Nouvelles Clés : Tradition indienne d'origine lointaine, voie spirituelle toujours d'actualité, système de pratiques énergétiques et sexuelles : dès que l'on parle de tantrisme, en Occident, la confusion règne... À la lumière de votre expérience,
qu'est-ce que le tantrisme ?
Daniel Odier : Le tantra est, pour moi, une voie millénaire et absolue en laquelle chacun est " reconnu " comme ayant en son propre coeur les attributs de la divinité (" Reconnaissance spontanée " : c'est le sens du mot Pratyabhijnâ, l'école dont j'ai reçu la transmission de mon maître cachemirien, la yogini Devî). Le Soi est Shiva, la conscience porte en elle l'essence du divin. La voie consiste à reconnaître cette essence en soi, par l'enseignement ou de manière spontanée.
N. C. : Rien à voir, donc, avec les pratiques ou thérapies sexuelles qui ne cessent de se multiplier sous le nom de " Tantra " ?
D. O. : Pour moi, il n'y a pas de tantra sans transmission et sans lignée qui remonte à la source, et toute la confusion vient de là. Les lignées du " néo-tantra " ne remontent pas en deçà de leurs initiateurs, elles ont une trentaine d'années. Depuis toujours, le mot " tantra " a fasciné, et les écoles les plus étranges s'en sont réclamées. Il y a eu des sectes qui promulguaient le meurtre rituel, comme les fameux Thugs, dont l'origine remonte au Moyen-Âge et qui se transformèrent en guerilleros contre les colons anglais, mais aussi d'autres sectes pour lesquelles le cannibalisme ou la violence contre les brahmanes faisaient acquérir des mérites spirituels... La force du tantra, c'est qu'il balaye toutes les déviances apparues depuis un ou deux millénaires. Les déviances contemporaines sont très « soft » et mineures, en importance si ce n'est en nombre, et si naïves qu'elles se sont toutes accrochées à la sexualité, qui est vraiment le miroir aux alouettes contemporain. Mais on peut comprendre ce désir de transformer une voie millénaire d'une profondeur et d'une subtilité incomparables en " prêt à jouir " spirituel : c'est notre tendance générale actuelle. Elle vient simplement de l'ignorance et de l'absence de filiation. Ceux qui prétendent l'enseigner n'ont même pas eu accès à la partie « sexuelle » des enseignements auxquels ils se croient rattachés, et qui dans la tradition n'est enseignée que de manière exceptionnelle. Elle n'est d'ailleurs absolument pas indispensable, et on peut parcourir toute la voie traditionnelle sans qu'elle ait lieu.Il y a donc un leurre total. Les thérapies sexuelles telles qu'elles sont apparues dans les années soixante ont leur valeur propre, leurs connaissances profondes des mécanismes sexuels et de leurs techniques. Elles n'ont pas besoin du passeport mystique. Pourquoi leur accoler le mot " tantra " ?

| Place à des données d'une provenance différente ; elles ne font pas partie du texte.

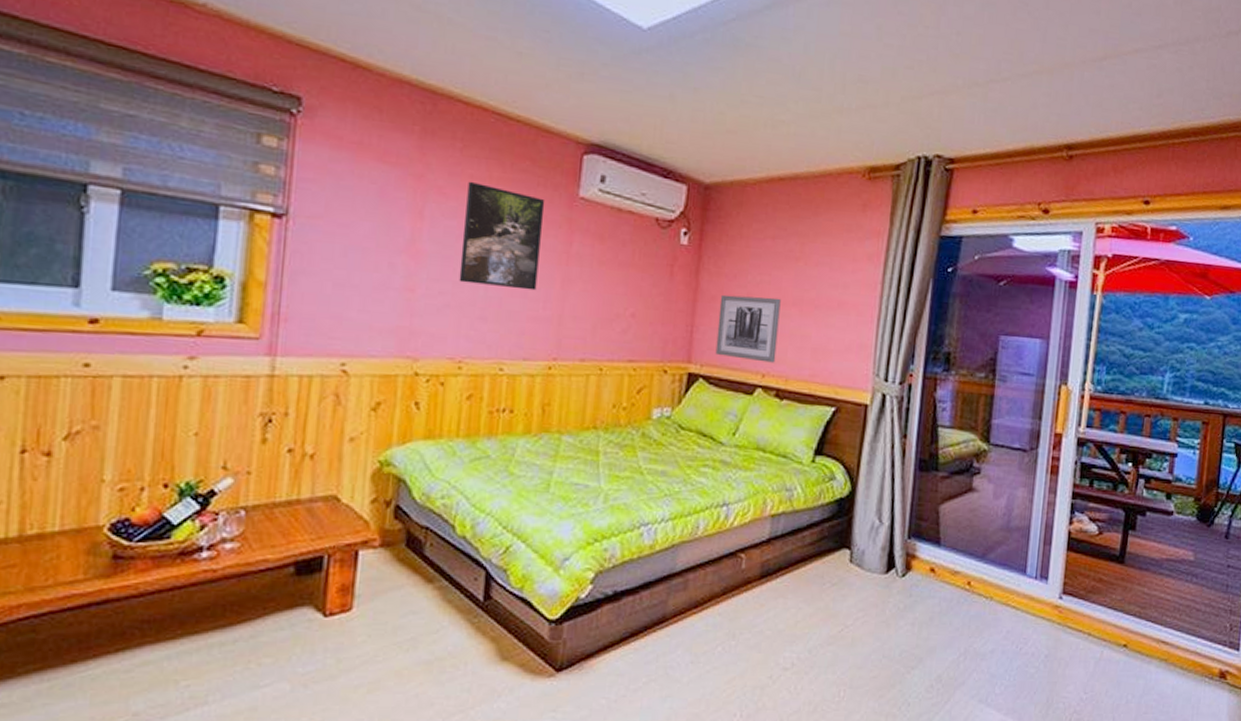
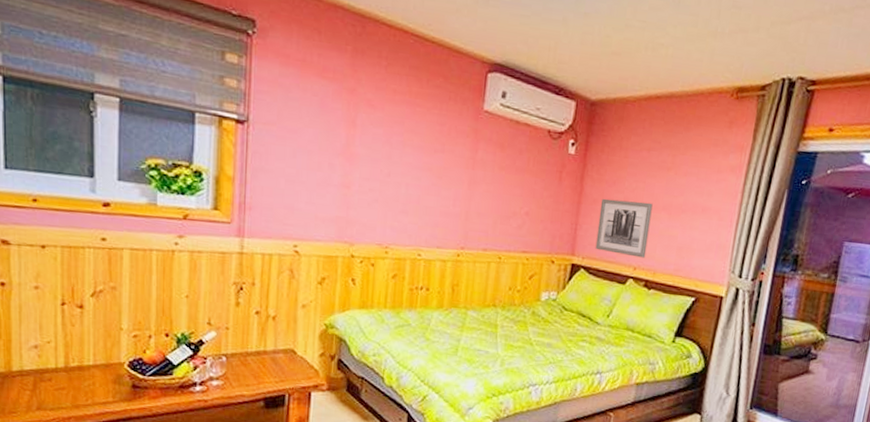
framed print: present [459,181,545,291] -> none [385,95,456,190]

" Ressens la conscience de chaque être comme ta propre conscience. " Vijnabhairava tantra
N. C. : D'où vient, pourtant, que le tantrisme véhicule une image à ce point associée
à la sexualité ?
D. O. : La sexualité du tantrika, c'est le rapport de toute la sensorialité avec le monde. C'est le frémissement (spanda) qui naît lorsque le désir se satisfait de sa propre incandescence en ayant abandonné toute idée d'atteindre un être ou un objet. Il y a alors complétude. Un être qui a besoin de l'autre pour masquer son incomplétude, ou pour la nourrir, ne connaît que des " rapports sexuels ", une tentative illusoire d'achèvement qui tient du cannibalisme mutuel et porte en lui de la violence, du désespoir et une certaine forme de désillusion, de beauté tragique, qui est d'ailleurs l'une des matières premières de l'art. Pour celui qui est sur la voie tantrique, l'union sexuelle peut être une manière de jeu merveilleux qui commence à être vécu, par instants de grâce, comme une expérience directe, sans que la pensée différenciatrice s'impose. C'est un jeu passionné sur un terrain accidenté où l'aspirant touche aux limites de son abandon, au surgissement de la pensée, au blocage de la spontanéité, au manque de confiance qu'il peut avoir quant à la sagesse de son propre corps. Lorsque cela peut être vécu de cette manière, c'est une ascèse, car on s'aperçoit très vite de nos limitations, de nos projections, de notre solitude que nous cherchons à masquer au lieu de la vivre. Aller au fond de sa solitude, c'est voir qu'elle est une construction mentale et la faire éclore dans l'expérience non-duelle. Ces jeux nous aident à frôler l'essence des choses et, lorsque la paix profonde de la yogini accomplie touche la paix profonde du yogin, se révèle la puissance de la Shakti qu'on appelle Kundalini. À cet instant, il n'y a pas de dualité, pas de début, pas de fin, pas de « rapport », mais un frémissement qui, comme l'amour, ne saurait naître, atteindre son acmé puis disparaître. Lorsqu'il y a sexualité, il n'y a plus d'espace-temps. Il ne s'agit pas de transcender le désir mais, au contraire, de le porter à une telle incandescence qu'il inclut " l'autre " dans son propre frémissement.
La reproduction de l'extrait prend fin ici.